When the active substance is incorporated into a galenic form, it is important to verify that its pharmacological properties are still expressed in the animal for which the medication is being developed, and the safety and tolerance of the medication must also be confirmed. Next, safety and residue studies are also carried out as part of this stage (toxicology)
When the galenic form and the final formula have been selected, the pharmacokinetic characteristics have been established, and the product tolerance has been confirmed as part of preclinical development, the last stage in the development of the medication can begin: clinical trials. The purpose of clinical trials is to confirm the medication’s properties in normal use conditions and “in the field”, as well as to demonstrate that it produces the desired therapeutic effect in the “real world”. All of the studies carried out during preclinical and clinical development are then compiled and collected in a marketing authorization request file, which is sent to the authorities for evaluation.
Before they can be placed on the market, veterinary medications prepared by a manufacturer must be granted a Marketing Authorization (MA) issued by the French Veterinary Medication Agency (Anses-ANMV) or the European Medicines Agency (EMA), depending on the type of procedure. Anses-ANMV issues MAs that are valid in France. The EMA issues centralized MAs that are valid throughout the European Union, including France.

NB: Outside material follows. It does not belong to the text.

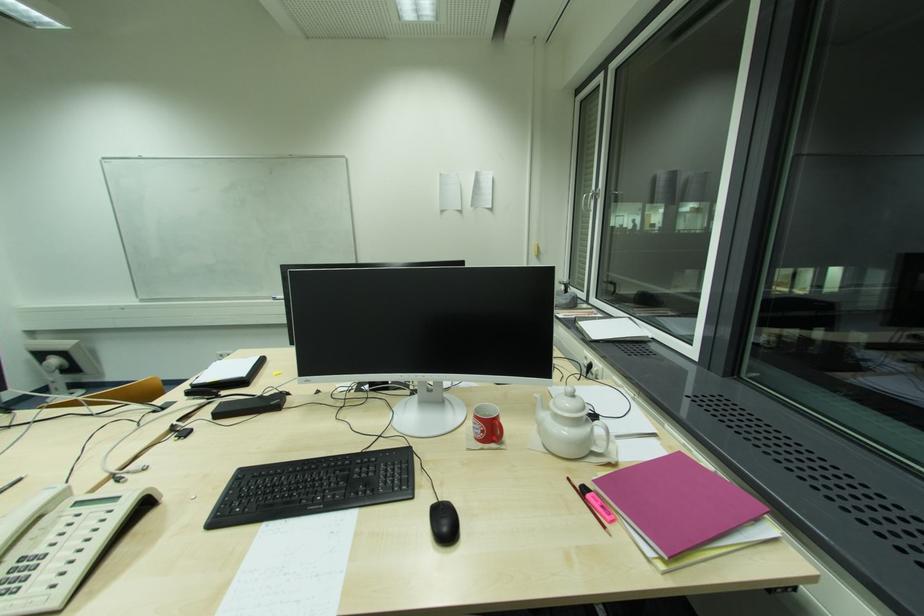
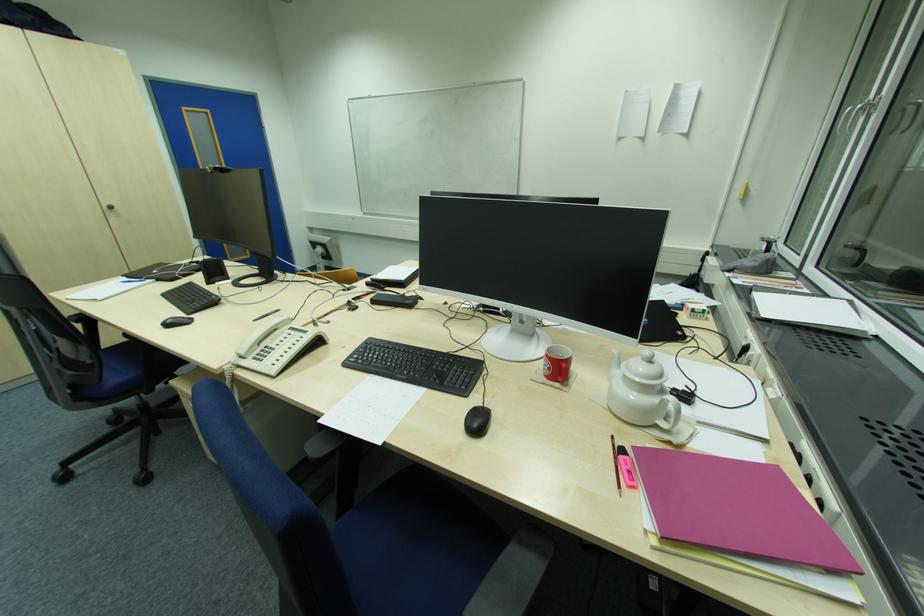
In the second image, find the point that corresponds to [484,432] in the first image.

(551, 370)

Regardless of the procedure, the MA is granted based on the same requirements, which lead to a risk/benefit assessment.
In addition to the internal innovation project, Véto-pharma also seeks to collaborate with external partners involved in beekeeping research. Several collaborations are currently underway in France and abroad to optimize the search for tomorrow’s varroa treatments, whether in the form of new active ingredients, or new technologies or galenic forms that would increase the effectiveness of existing treatments.
With a laboratory dedicated to bees, an apiary of 200 hives that makes it possible to safely and privately conduct tests, and 10-person team dedicated to innovation, Véto-pharma has become a key collaborator for researchers and institutes in search of an effective partner who can help turn research projects into products that meet the needs of the beekeeping sector.
Véto-pharma deploys substantial resources in order to better meet the needs of beekeepers and the beekeeping sector of the future. Each year, the company invests 8 to 10% of its resources in innovation, and 10 of its employees are entirely dedicated to research.